In the attached diagram, can the relay be powered (the blue ovals) from the same source as the PIC? Would it make sense then to use the optocoupler or a diode would suffice since I would not be able to achieve circuit isolation with the former anyway?
I am hoping to power the relay using the same source as the PIC to reduce complexity.
In the attached diagram, can the relay be powered (the blue ovals) from the same source as the PIC? Would it make sense then to use the optocoupler or a diode would suffice since I would not be able to achieve circuit isolation with the former anyway?
I am hoping to power the relay using the same source as the PIC to reduce complexity.
When driving relay coils I always power them from the input side of the voltage regulator.
As your output is a home appliance so it will switch on more hours.When the relay takes power from the voltage regulators output same as PIC, the voltage regulator getting too much heat.
So when I selecting a relay I always use >8V relays & feed power from regulators input side.
Hi Eric
I got the idea from an article that uses a relay driven from a PC parallel port which uses a optocoupler to provide "better" isolation to protect the port. Wouldn't the concept apply similarly to PIC? Or this is just overly-designed? From your posting, you are ok with powering the relay with the same source as the PIC?
Hi Gayan
Sorry my attachment was a little misleading. The appliance is not a TV or device that would be switched on for hours, but couple of 2-3 mins with longer periods in-between. Even so, I don't think a lot of heat should be generated : The PIC end would be powered from a 9V Wall-wart which is then converted to 5V using a 7805. So power loss = (9V - 5V) * 100mA(max) = 400mW. Is my assumptions correct then?
Hi Eric
I got the idea from an article that uses a relay driven from a PC parallel port which uses a optocoupler to provide "better" isolation to protect the port. Wouldn't the concept apply similarly to PIC? Or this is just overly-designed? From your posting, you are ok with powering the relay with the same source as the PIC?

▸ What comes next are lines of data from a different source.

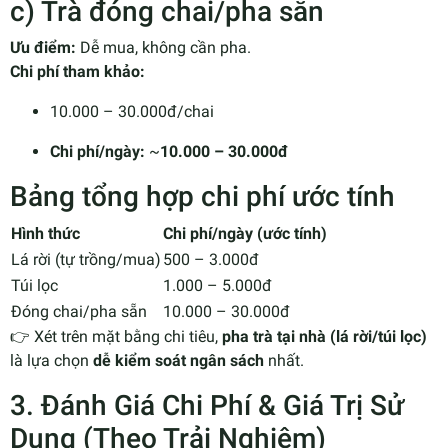
c) Trà đóng chai/pha sẵn
Ưu điểm:
Dễ mua, không cần pha.
Chi phí tham khảo:
10.000 – 30.000đ/chai
Chi phí/ngày:
~
10.000 – 30.000đ
Bảng tổng hợp chi phí ước tính
Hình thức
Chi phí/ngày (ước tính)
Lá rời (tự trồng/mua)
500 – 3.000đ
Túi lọc
1.000 – 5.000đ
Đóng chai/pha sẵn
10.000 – 30.000đ
👉 Xét trên mặt bằng chi tiêu,
pha trà tại nhà (lá rời/túi lọc)
là lựa chọn
dễ kiểm soát ngân sách
nhất.
3. Đánh Giá Chi Phí & Giá Trị Sử
Dụng (Theo Trải Nghiệm)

Thks for the prompt response! I just want to be sure: by transistor driven, do you mean something like the attached? The relay I have has the following ratings :
-10A 250VAC
-10A 30VDC
- COIL : 5VDC
Thks for the prompt response! I just want to be sure: by transistor driven, do you mean something like the attached? The relay I have has the following ratings :
-10A 250VAC
-10A 30VDC
- COIL : 5VDC
there is another reason why you don't want to power the relay coil from the same rail as the PIC - Vcc will jump all over the place and the PIC won't like it. You could use a large bypass cap to mitigate the problem but it's better to use a separate rail for the coil. I've see random system resets due to that problem.
Also, powering the opto's LED and PT from the same rail negates the primary reason to have the optoisolator - isolation. This is why people are saying to just power it directly.
By the way, on the base of the transistor in the last drawing, use a largish resistor (100K to 470K) from base to gnd to prevent start up glitches from causing the relay to engage.
I am feeding an unregulated wall-wart 9V into a 7805 to get a regulated 5V for my PIC. Would taking the 9V to power the relay considered providing a separate power rail? Thks!
I am feeding an unregulated wall-wart 9V into a 7805 to get a regulated 5V for my PIC. Would taking the 9V to power the relay considered providing a separate power rail? Thks!
hi,
Providing the relay is rated for 9V operation, if its 5V, running it at 9V would cause overheating of the coil.
You could connect a 3V9 zener diode [suitable current rating] in series with top of the relay coil.
Or choose a suitable series resistor.
there is another reason why you don't want to power the relay coil from the same rail as the PIC - Vcc will jump all over the place and the PIC won't like it. You could use a large bypass cap to mitigate the problem but it's better to use a separate rail for the coil. I've see random system resets due to that problem.
Also, powering the opto's LED and PT from the same rail negates the primary reason to have the optoisolator - isolation. This is why people are saying to just power it directly.
By the way, on the base of the transistor in the last drawing, use a largish resistor (100K to 470K) from base to gnd to prevent start up glitches from causing the relay to engage.
Could you please clarify what does it mean by same rail. I have a problem when the AC load is connected to the relay. I powered both the pic micro controller and 5v relay with 5v. The controller hangs after a couple of seconds. It happens only when I connect the AC load. Some noise is travelling back to the micro controller. I have also used a diode across the relay. Now I am planning to use optocoupler, but still planning to keep one power supply (5v) powering both pic and the relay with 5v Orelse I can do voltage division and supply 3.3V to the pic micro controller and 5v to relay. (since many say that using same voltage and power supply for pic and relay causes problems)